Yolcu Yolunda Gerek

ABDULLAH4

Forum Yöneticisi
Yolcu Yolunda Gerek


Tasavvuf, bir yolculuktur. Kötü halden iyi bir hale, günahtan sevaba, güzel işlerden daha güzel işlere yolculuktur. Bu yolculuğun mekânı kalp, aracı zikir ve tefekkürdür.

Allah’ı zikretmenin ve tefekkürün faydaları anlatılmakla bitmez. Zikreden şahıs takva kapısını açar, şeytanın vesvesesinden kurtulur. Takva, Allah Tealâ’nın emir ve yasaklarına itibar etmek, yaşayışı ile O’nun hükümlerine bağlanmaktır.

Yaşayışı Allah’ın hükümlerine bağlı olup rızkının temini, ihtiyaçlarının karşılaması için gayret gösterenin hayatı güzel olur. Aile hayatı da, diğer insanlarla irtibatı da huzur içinde yaşanır. Bunun aksi durum ise şerre, huzursuzluğa yol açar.

Alimlerin açıklamasına göre her insana cennete girebilecek kabiliyet verilmiştir. Şerden kurtulmak insanın elindedir. Bu da takva ile, tevbe ile olur. Kimse “Bahtım kötüymüş, kötü bir surette yaratılmışım, kaderim beni iyiliklerden uzak kılmış.” diyemez.

Bir insan kâfir olsa, münafık olsa, günahları dağlar kadar olsa, halis ve samimi bir tevbe ile doğru yolu bulabilir. Hatta velî, kâmil bir insan olabilir. “Ey insan! Seni yaratıp düzgün ve dengeli kılan, ölçülü bir biçimde istediği gibi bir şekilde birleştiren, ihsanı bol Rabbine karşı seni aldatan nedir?” (İnfitar, 6-8) ayet-i kerimesindeki düzgün ve dengeli kılmanın manası budur.

Dengenin başında nefs ve ruh arasındaki denge gelir. Ruh, Allah’ın nuraniyetinden yaratıldığı için muhabbet-i ilâhiye ve itaatle mükelleftir.
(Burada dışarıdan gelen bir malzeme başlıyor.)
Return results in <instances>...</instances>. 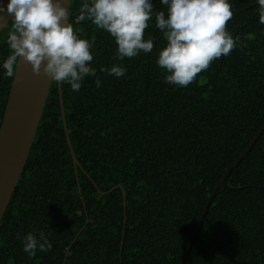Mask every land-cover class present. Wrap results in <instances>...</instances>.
I'll return each mask as SVG.
<instances>
[{
    "label": "trees",
    "instance_id": "1",
    "mask_svg": "<svg viewBox=\"0 0 264 264\" xmlns=\"http://www.w3.org/2000/svg\"><path fill=\"white\" fill-rule=\"evenodd\" d=\"M83 2L71 0L68 23L92 42L97 77H86L79 92L61 85L77 172L52 81L1 219L0 264H62L64 257L65 264H179L208 197L264 122L256 0H229L225 30L237 47L186 87L165 83L156 64L166 41L154 15L144 31L153 50L119 61L114 38L78 19ZM153 5L166 11L159 0ZM10 31L11 20L0 32V63L11 54ZM116 64L126 68L120 78L101 70ZM12 79L0 70V124ZM41 231L52 249L30 258L17 234ZM184 264H264V130L217 191Z\"/></svg>",
    "mask_w": 264,
    "mask_h": 264
},
{
    "label": "clouds",
    "instance_id": "2",
    "mask_svg": "<svg viewBox=\"0 0 264 264\" xmlns=\"http://www.w3.org/2000/svg\"><path fill=\"white\" fill-rule=\"evenodd\" d=\"M166 11L154 12L153 0H85L78 19L86 18L98 29L106 31L117 45L115 59L123 61L150 53L154 44L144 39L148 22L166 41L156 64L167 73L165 83L186 87L197 74L209 68L212 61L228 56L238 41L225 30L233 13L229 0H159ZM260 23L264 24V0H256ZM11 20L7 46L11 54L0 63L7 78H14L18 58L30 65L34 75L50 81L67 83L79 92L86 77H97L92 67V42L80 38L67 23L68 10L62 0H7L0 6V16ZM120 78L126 68L121 64L101 69ZM100 86L99 78L95 80ZM27 255L48 252L52 244L44 232H28L16 237Z\"/></svg>",
    "mask_w": 264,
    "mask_h": 264
},
{
    "label": "water",
    "instance_id": "3",
    "mask_svg": "<svg viewBox=\"0 0 264 264\" xmlns=\"http://www.w3.org/2000/svg\"><path fill=\"white\" fill-rule=\"evenodd\" d=\"M6 3L7 0H0V6H3ZM62 3L63 6L68 10V23L71 0H62ZM9 20L10 18L7 15L0 16V32L3 30ZM51 83L52 81H50L49 78L43 74L34 75L31 71L30 65L25 62L22 57L18 58L15 76L11 82L7 102L0 124V223L27 161ZM57 90L64 136L71 155L74 171L76 173L79 164L68 136L61 85L59 82H57ZM263 130L264 122L245 149L231 162V164L222 174V177L208 197V200L200 215L197 227L179 264L185 263L188 253L196 239V235L202 224L204 216L206 215L208 207L212 203L217 191L225 185V180L229 176L230 172L248 153ZM95 188L98 192L105 193L100 191L96 185ZM114 188L116 187H111L110 191ZM122 193L124 207L125 200L123 190ZM86 222L87 217L85 224ZM82 229L83 227L75 234L74 238L66 249L67 251ZM123 237L124 229L122 231L120 249H122ZM65 259L66 258L64 257L62 264H65Z\"/></svg>",
    "mask_w": 264,
    "mask_h": 264
}]
</instances>
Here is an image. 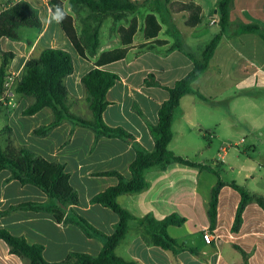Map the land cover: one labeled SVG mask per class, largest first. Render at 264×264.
Wrapping results in <instances>:
<instances>
[{
	"label": "crops",
	"instance_id": "crops-1",
	"mask_svg": "<svg viewBox=\"0 0 264 264\" xmlns=\"http://www.w3.org/2000/svg\"><path fill=\"white\" fill-rule=\"evenodd\" d=\"M16 1L30 4L27 0ZM189 1L199 6L202 11L201 22L193 29L185 27L186 13L183 7L179 10L169 8L174 3L183 6ZM216 2L217 0H147L141 2L134 13L127 15L112 30V19L107 17L99 28L97 53L89 60H84L75 53L56 22H52L54 25L51 29L49 22L45 25L41 23V29L28 55L37 43L42 42L43 37L55 38L54 35L58 37V42L47 38L41 46L70 52L73 73L64 80L68 93V109L71 114L90 120L91 113L80 80L93 68L102 54L122 48L117 29L126 28L133 19L136 21L137 31L124 58L103 67L104 70L119 77L106 93L108 106L102 114L103 122L113 128L120 127L131 134L134 138L132 143L105 137L98 138L94 143L95 134L90 129L73 126L69 122H63L45 136L35 135L33 132L36 129L47 126L52 121V112L44 108L34 115H23L22 112L33 103V99L17 95L15 92L10 105L0 108V113L4 112L6 124L4 130L9 137L7 144L10 142L14 148L24 147L48 162L63 165L69 176V183L78 196V205L71 209L73 214L83 218L106 236L113 233L118 218L109 209L91 204L90 199L117 184L116 177L103 175L104 173L115 172L126 179L130 177L128 167L135 157L134 144L143 150L152 151L154 140L147 125L157 123V111L168 97L164 88L171 87L190 71L192 62L186 53L193 56L191 49L195 43L199 46L205 38L209 36L212 38L211 29L217 28L219 32L215 16ZM162 6L169 8L168 14L164 13ZM64 10L74 17L65 5ZM48 14L49 9L47 19ZM149 14L154 15L160 25L156 39L166 44L145 51L140 50L139 46L146 43L143 28L145 17ZM213 20L215 22L211 23ZM239 23H254L264 29V0H233L228 26L231 34L223 35L207 71L192 83L194 91L204 94L198 83L204 77H210V68L217 61L219 49L223 44L229 51L231 59L237 58L246 62L249 52L251 60L260 61L259 68L264 72V40L256 34L240 33L237 27ZM105 24L107 34L102 45L100 31ZM137 35L140 37L138 40ZM3 40L7 39L0 40L2 52ZM175 43L180 44L181 49L170 51L169 48ZM28 55L18 68H13L12 62L8 66L19 78L22 76L25 62L29 59ZM148 75L153 76L156 86L144 85ZM243 75L248 77V71L244 70ZM199 102L205 103L192 94L180 100L178 108L173 113L172 140L167 148L177 156L209 166L213 170L217 169L219 177L223 165H230L231 173L238 168L234 177L228 180L220 177L225 185L218 193L214 228L209 229L208 219L211 190L217 182V177L212 172L175 163L167 165L164 169H148L144 172L148 188L140 194L121 195L117 198V203L135 219L150 215L156 220H162L172 214L183 218L184 223L179 227H168L167 234L186 248L196 250L197 254L192 255L184 250L173 255L170 251L145 244L141 237L142 228L138 221H132L126 236L115 249L116 256L125 261H133L136 264H242L243 253L246 254V264H264V209L256 203L247 204L242 212L240 227L236 232L232 231L240 195L229 184L233 182L249 193L264 197V172L259 171L261 165L258 161L248 155V149L255 153L256 147L250 143L242 151L236 149L246 143L248 133L235 130L231 119L223 118L214 125V131L211 132L208 129L211 127L206 126L199 117ZM177 110L179 112L176 114ZM250 127L253 130L258 129L255 125ZM205 139L218 143L214 160L208 163L203 159H196V154L202 155L200 150ZM232 146L235 147L236 150L233 151L236 154L245 157L232 154L234 157L226 162L227 149ZM189 149L197 151L190 153L187 151ZM210 149L211 146H208L207 151ZM10 177L11 173L7 169L0 171V229H5L15 237H22L29 245L41 246L42 259L46 263L61 262L72 253L96 256L100 252L102 241L87 237L73 223L58 224L50 214L44 212L27 210L7 212L9 208L24 203H48L47 196L41 190L32 185H22ZM66 218L69 220L73 216L68 212ZM206 231L213 237L209 244L202 238ZM0 264H25V261L12 255L7 245L0 240Z\"/></svg>",
	"mask_w": 264,
	"mask_h": 264
},
{
	"label": "trees",
	"instance_id": "trees-1",
	"mask_svg": "<svg viewBox=\"0 0 264 264\" xmlns=\"http://www.w3.org/2000/svg\"><path fill=\"white\" fill-rule=\"evenodd\" d=\"M145 1L147 0H47V8L54 10L57 5L64 8L66 3L73 14L79 9L87 11L86 16L80 20L79 29L76 28L74 17L68 13L66 19L57 24L75 53L80 58L89 60L97 53L99 28L103 20L111 17L112 30L127 15L134 13L141 2ZM6 4L9 6L0 13V40L5 38L10 41L24 42L28 47H31L33 42L23 40L19 32L38 33L42 24L37 11L25 1L6 0ZM232 4L233 0H217L215 16L217 17L219 32L204 47L200 59H195L190 53H186L192 62L190 71L171 87L164 88L168 97L157 111V123L147 125L154 140L152 151L143 150L136 144L133 145L135 157L128 167L130 174L128 179L115 172L103 174L116 177L117 184L93 196L90 203L109 209L117 216L118 221L111 235L102 234L83 218L73 214L71 209L78 205V196L69 183V176L64 171L63 165L48 162L24 147L14 148L10 142L3 150L0 148V171L7 169L11 173V180H16L22 185H32L41 190L48 198L46 204L24 203L9 208L7 212L13 210L44 212L50 214L56 223L63 225L73 223L87 237L102 241V248L96 256L72 253L61 262L46 263L42 259L41 246L29 245L22 237H15L5 229H0V240L7 245L12 255L24 260L25 264H136L133 261H125L115 254L116 247L126 236L132 221H138L142 228L141 237L145 244L170 251L173 255L184 250L192 255L197 254L196 250L186 248L167 234V228L181 226L184 223L183 218L172 214L162 220H156L150 215L135 219L117 203V198L121 195H136L145 191L148 188V183L144 179V172L151 168L164 169L167 165L175 163L209 171L217 177L208 204L209 229L214 228L218 193L225 185L220 180L219 171L177 156L167 147L172 140L173 113L178 108L180 100L184 96L192 94L203 102L208 101L202 94L194 91L191 85L207 71L209 62L229 26V12ZM183 7L186 13L185 27L187 29L195 28L202 19L201 8L191 1L184 4ZM237 27L240 33L256 34L261 40H264V29L258 24L239 23ZM136 31L137 24L134 19L128 23L126 28L119 27L117 34L122 48L102 54L93 68L81 78L80 82L86 94L85 100L91 113L90 120L82 119L69 112L68 93L64 80L73 73V64L71 56L66 51L44 48L36 57H31L25 62L22 76L17 82L14 92L23 97H31L33 103L22 114L31 116L44 108H48L52 112V121L47 126L36 129L33 132L35 135L45 136L63 122H69L73 126L90 129L95 134L94 143L100 137L117 138L131 143L134 141L132 135L122 128L106 125L103 122L102 114L108 106L106 93L119 80L117 74L104 70L103 67L124 58L126 50L132 45ZM159 32L160 25L155 16L147 15L143 28V37L146 43L140 45L139 49L151 51L164 46L166 44L164 41L156 39ZM175 49L180 50L181 45L175 43L169 48L170 51ZM12 58V53L0 50V83ZM144 85L156 86L157 84L153 76L148 75L144 80ZM137 113L142 117L141 113L138 111ZM229 186L240 195L232 226V231L236 232L241 225L242 212L245 206L256 203L264 209V197L249 193L233 182ZM68 212L72 214V219L66 218ZM242 256V264H246V254L242 253Z\"/></svg>",
	"mask_w": 264,
	"mask_h": 264
},
{
	"label": "rangeland",
	"instance_id": "rangeland-1",
	"mask_svg": "<svg viewBox=\"0 0 264 264\" xmlns=\"http://www.w3.org/2000/svg\"><path fill=\"white\" fill-rule=\"evenodd\" d=\"M37 11L41 23L44 25L47 21V0H27ZM66 9H69L67 4H65ZM184 6V5H183ZM180 3H174L169 8L172 10H179L183 7ZM169 8L162 6V9L165 14H168ZM184 9V7H183ZM87 14L85 9H79L74 14L76 28L79 29L80 20L83 19ZM54 23L49 24V28L53 27ZM49 32V31H48ZM50 33V32H49ZM217 28L211 29L212 37L217 34ZM20 36L23 40H30L34 42L37 37V33L31 31H20ZM107 34L106 24L103 25L100 31V41L101 44H104V38ZM231 34L230 27L228 28L226 35ZM55 38L51 36L43 37L41 43H37L33 47V51L30 55V47L27 46L24 42H16L10 40H3L1 43V49L3 52H10L13 55L11 59L13 68H18L22 61L25 59V56L28 55V58L36 57L39 52L44 49L43 42L48 39H54L58 42V37L54 35ZM140 37L136 36V40ZM212 38L209 36L205 38L202 42L199 43V46L195 43L194 47L192 46L191 53L193 57H198L204 47ZM54 42V43H55ZM201 47V48H200ZM190 50V49H189ZM73 52V51H72ZM226 46L223 44L218 52V59L214 65L210 68V77H204L199 81L200 89L203 91V95L209 100L205 103L199 102L198 111L199 117L203 120V123L211 130L214 131V125L219 123L223 118L231 119L234 129L240 133H248V140L243 145L238 146L236 149L241 151L245 149L247 144L253 143L256 147L255 153L250 149L249 157L256 159L261 165L259 168L260 172H264V72L259 68L260 61L251 60L250 53L248 52V61L240 60L237 58H232L230 53H228ZM70 55V52H67ZM242 66H245L243 69ZM244 70L248 71V77L243 75ZM255 72V74H254ZM207 73V74H209ZM207 78V79H206ZM211 78V80H209ZM215 78V79H213ZM193 98V97H192ZM189 100V99H188ZM191 100V99H190ZM185 104V102H184ZM184 106V105H183ZM180 110V109H179ZM179 112L178 110L176 111ZM254 123V124H253ZM4 122V112L0 113V148L3 150L8 144V134L5 132ZM255 125L258 129L253 130L250 126ZM222 124L220 131L222 133ZM210 142V143H209ZM211 146V149L207 151V147ZM202 152L201 156H197L196 159H203L204 162H211L214 160L218 149V143L215 141H208L205 139L202 143ZM181 149V147H180ZM234 146L228 148L226 162L236 154ZM235 149V150H236ZM190 153L197 151L196 149L187 150ZM196 153V152H195ZM236 155L245 157L242 154L237 153ZM201 157V158H200ZM238 171V168H235L234 172L231 173L230 165H223L220 170V177L223 180H228L230 177H234ZM243 175V173H240Z\"/></svg>",
	"mask_w": 264,
	"mask_h": 264
},
{
	"label": "built area",
	"instance_id": "built-area-1",
	"mask_svg": "<svg viewBox=\"0 0 264 264\" xmlns=\"http://www.w3.org/2000/svg\"><path fill=\"white\" fill-rule=\"evenodd\" d=\"M13 1L18 2L16 0ZM8 6L9 4H6V0H0V13ZM214 22L215 20H213L211 23ZM19 80V76L12 72L9 68L5 71L2 82L0 83V108L10 105L11 97ZM202 238L206 244H209L213 240L211 233L208 231L203 233Z\"/></svg>",
	"mask_w": 264,
	"mask_h": 264
},
{
	"label": "clouds",
	"instance_id": "clouds-1",
	"mask_svg": "<svg viewBox=\"0 0 264 264\" xmlns=\"http://www.w3.org/2000/svg\"><path fill=\"white\" fill-rule=\"evenodd\" d=\"M67 17V12L61 5L55 6L54 10L49 9L48 19L46 22H56L62 23L64 19Z\"/></svg>",
	"mask_w": 264,
	"mask_h": 264
},
{
	"label": "water",
	"instance_id": "water-1",
	"mask_svg": "<svg viewBox=\"0 0 264 264\" xmlns=\"http://www.w3.org/2000/svg\"><path fill=\"white\" fill-rule=\"evenodd\" d=\"M216 12V11H215Z\"/></svg>",
	"mask_w": 264,
	"mask_h": 264
}]
</instances>
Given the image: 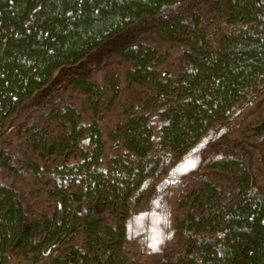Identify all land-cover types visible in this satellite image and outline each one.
<instances>
[{
	"label": "trees",
	"instance_id": "obj_1",
	"mask_svg": "<svg viewBox=\"0 0 264 264\" xmlns=\"http://www.w3.org/2000/svg\"><path fill=\"white\" fill-rule=\"evenodd\" d=\"M0 264H264V0H0Z\"/></svg>",
	"mask_w": 264,
	"mask_h": 264
}]
</instances>
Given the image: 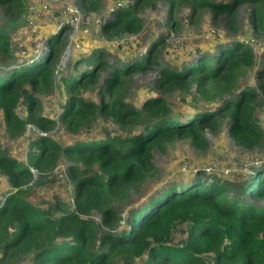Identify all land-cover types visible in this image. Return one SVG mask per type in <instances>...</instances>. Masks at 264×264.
Listing matches in <instances>:
<instances>
[{
  "label": "trees",
  "instance_id": "1",
  "mask_svg": "<svg viewBox=\"0 0 264 264\" xmlns=\"http://www.w3.org/2000/svg\"><path fill=\"white\" fill-rule=\"evenodd\" d=\"M150 1L135 0L119 7L103 32L108 36L140 33L143 22L138 13ZM167 1L171 20L175 7L184 3L193 9L210 6L233 17L239 5L249 2L253 29L264 31V0L218 5L210 0ZM81 2L84 9L96 10L95 1ZM21 6L22 0H0V8L6 12ZM172 24L175 26V19ZM163 41L154 43L140 58L116 66L101 53L89 61L91 69L65 80L68 95L61 119L67 126L88 127L102 117L122 127L130 124L131 130L126 137L82 139L74 146H63L43 135L33 142L28 160L40 173L53 174L62 155L71 161L67 173L74 184L73 208L66 202L46 208L29 201V188L23 187L32 175L30 167L5 154L0 145V171L11 186L4 199L0 197V256L6 263L29 257L31 264H136L146 257L143 264H264V165L250 177L227 183L199 179L206 174L201 169L188 171L198 180L163 185L158 195L134 205L125 227L121 226L116 203L128 201L132 186L152 171L155 149L175 138L190 139L196 149H206V130L215 131L222 119L229 120L230 136L244 148L252 150L264 142V125L256 118L264 96V51L259 60L244 43L232 44L181 71L163 67L156 80L155 87L163 92L177 88L191 92L194 88L198 97L218 104L215 110L179 119L163 96L147 99L141 108L127 104L128 79L159 64ZM11 42L9 33L0 28V57L11 53ZM60 47L50 40L44 57L22 61L0 73V110L10 132L21 131L28 122L42 130L55 124L37 112L39 101L27 85L31 89L53 86ZM253 68L255 86L241 84ZM104 70L110 73L100 101L79 97L82 90L100 82ZM22 100L29 111L26 120L17 114ZM94 212L100 214V220L92 217ZM177 228L184 233L174 242Z\"/></svg>",
  "mask_w": 264,
  "mask_h": 264
},
{
  "label": "rangeland",
  "instance_id": "2",
  "mask_svg": "<svg viewBox=\"0 0 264 264\" xmlns=\"http://www.w3.org/2000/svg\"><path fill=\"white\" fill-rule=\"evenodd\" d=\"M96 10H86L81 0H22L21 8H13L6 12L0 8V28L11 36V53L0 57V73L27 61L30 58L44 57L48 51L50 40L60 44V52L54 67L53 86L39 85L27 90L39 101L37 112L54 120L47 130L37 124L26 123L23 129L10 132L6 126L4 113L0 110V145L5 154L15 157L31 167L32 175L28 184L27 198L32 203L51 208L55 202L61 206L66 202L73 208L74 184L71 182L67 166L71 161L61 156L53 174L40 173L33 168L28 156L33 149V142L41 135L51 137L63 146H74L82 139H99L107 136H129L130 124L121 125L104 119H96L88 127L67 126L61 119L67 99L65 80L85 69H91L90 60L104 53L109 64L116 66L123 62L140 58L154 43L164 40L160 51L159 64L147 72H137L128 79L125 101L131 107L141 108L143 103L154 96H163L169 103L173 116L185 119L197 111H213L218 104L203 100L197 96L195 89L185 92L179 88L163 92L155 87L157 78L163 67L181 71L207 57H215L219 51L235 43L248 45L261 60L264 51V31H255L251 25L252 4L238 6L235 16L227 17L219 9L210 6H199L194 9L184 3L175 7L171 13L167 0H151L143 5L139 17L143 29L138 34H113L108 36L102 27L111 20L119 7L133 4L135 0H93ZM215 5L231 3L233 0H210ZM103 20L102 24L97 19ZM87 29L88 32L84 30ZM30 57V58H28ZM95 63V60L93 61ZM109 71H101L100 82L93 87L82 90L79 97L100 101L103 84ZM255 70L249 69L242 78V83L256 84ZM262 106L257 110L256 118L264 125V96L260 99ZM17 114L23 120L29 115L26 101L22 100L17 107ZM20 131V132H19ZM19 132V133H18ZM209 145L206 149H196L190 139L175 138L162 148L154 150L153 169L141 183L132 186L130 199L116 203L125 227L126 219L132 207L144 204L151 195H158L162 186L170 183H189L198 178L188 168L202 169L212 166L215 173L200 175L199 179L211 178L218 181L237 182L243 177H250L254 171L264 165V142L250 150L237 144L229 134V120L219 121L215 131L206 130ZM206 176V177H204ZM208 177V178H207ZM11 189L6 175L0 171V197ZM5 193V194H4ZM235 194L232 188L230 195ZM58 215V212H55ZM92 217L100 220L99 213ZM183 230L174 231L173 241L179 242ZM146 257L136 261L143 264ZM0 264H31L29 257L6 263L0 256Z\"/></svg>",
  "mask_w": 264,
  "mask_h": 264
},
{
  "label": "built area",
  "instance_id": "3",
  "mask_svg": "<svg viewBox=\"0 0 264 264\" xmlns=\"http://www.w3.org/2000/svg\"><path fill=\"white\" fill-rule=\"evenodd\" d=\"M97 23H98V24H102V23H103V20H102L101 18H98V19H97ZM84 31H85V32H88L87 29H85ZM182 170H183V171H192L193 173H198L200 169H197V168H193V169H192V168H188L186 165H183ZM201 170L205 171V172H206L205 175H208V176H210L211 174H213L214 171H215V170H213V167H212V166H205V167H204L203 169H201ZM209 179L211 180V178H209Z\"/></svg>",
  "mask_w": 264,
  "mask_h": 264
},
{
  "label": "clouds",
  "instance_id": "4",
  "mask_svg": "<svg viewBox=\"0 0 264 264\" xmlns=\"http://www.w3.org/2000/svg\"><path fill=\"white\" fill-rule=\"evenodd\" d=\"M28 58H30V57H28ZM32 58H30L29 60H31ZM17 66V65H16ZM30 169H31V167H30ZM204 177H206V176H204ZM208 178V177H207ZM212 180V179H211Z\"/></svg>",
  "mask_w": 264,
  "mask_h": 264
}]
</instances>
Nefs ve ruh, kötülük ve takvaya çağıran iki varlıktır. Bu ikisi sayesinde iki güç meydana çıkar ki birisi akıl diğeri hevadır. Akıl, Allah’ın cevheri ile, heva ise nefsin silahlarıyla donatılmıştır. Bu iki güce bütün insanlar tabidir.

Tercihini akıldan, ruhtan yana kullananlara Allah’ın yardımı gelir. O kul için Allah’a kulluk etmek mutluluk vericidir, ilâhi muhabbete, ilim ve güçlü bir inanca sahip olur.

Tercih hevadan, şeytandan yana olursa Allah’a itaat yerine isyan meydana gelir ve bu kimse dalalete düşer. Kalp, şeytanın aldatmacalarının mekânı olur. İlmin yerini kibirli bir cehalet alır.

Allah Tealâ yollarını göstermiş, seçme hakkını da insana vermiştir. Seyr ü sülûk insanın işini kolaylaştıracak, onun yolunu aydınlatacaktır. İnsan hayatın gaile ve sıkıntılarından kurtulup bir nebze nefes almak istiyorsa Allah’ın zikrinden daha fazla insanı huzura götürecek bir şey yoktur.

Zikir ve fikir, müminin kalbini işletir. En ücra köşelerde, en kavgacı, en şerli insanlar arasında bulunanlar bile, zikir ve fikirle, “Ben yalnız değilim. İslâm ve imanın nuruyla şu dağ gibi çirkinlikler arasında, kalbime teveccüh eden, dualarımı duyan, günahlarımı affeden bir Rabbim var.” diyerek kimsesizliğini, her türlü sıkıntısını unutur. “Zikrettiğim Yaratıcı’nın sayısız kulları, her tarafta salih ve kâmilleri bulunur. Benim gibi Allah’ı zikredenlerin derdinin dermanı çoktur.” diyerek yalnızlığını unutur. Allah’ın nuraniyet ve azametine yönelerek O’na sığınır ve şükreder.

Kalbin böyle korkularından kurtulup huzura ermesi için Allah Tealâ’ya, O’nun dostlarına dost olmak gerekir. Dost olmak ise, kalbi arındırıp, nefsi temizleyip takva yolunu seçen, zikir ve fikirle Allah Tealâ’ya itaat eden her insan için mümkündür.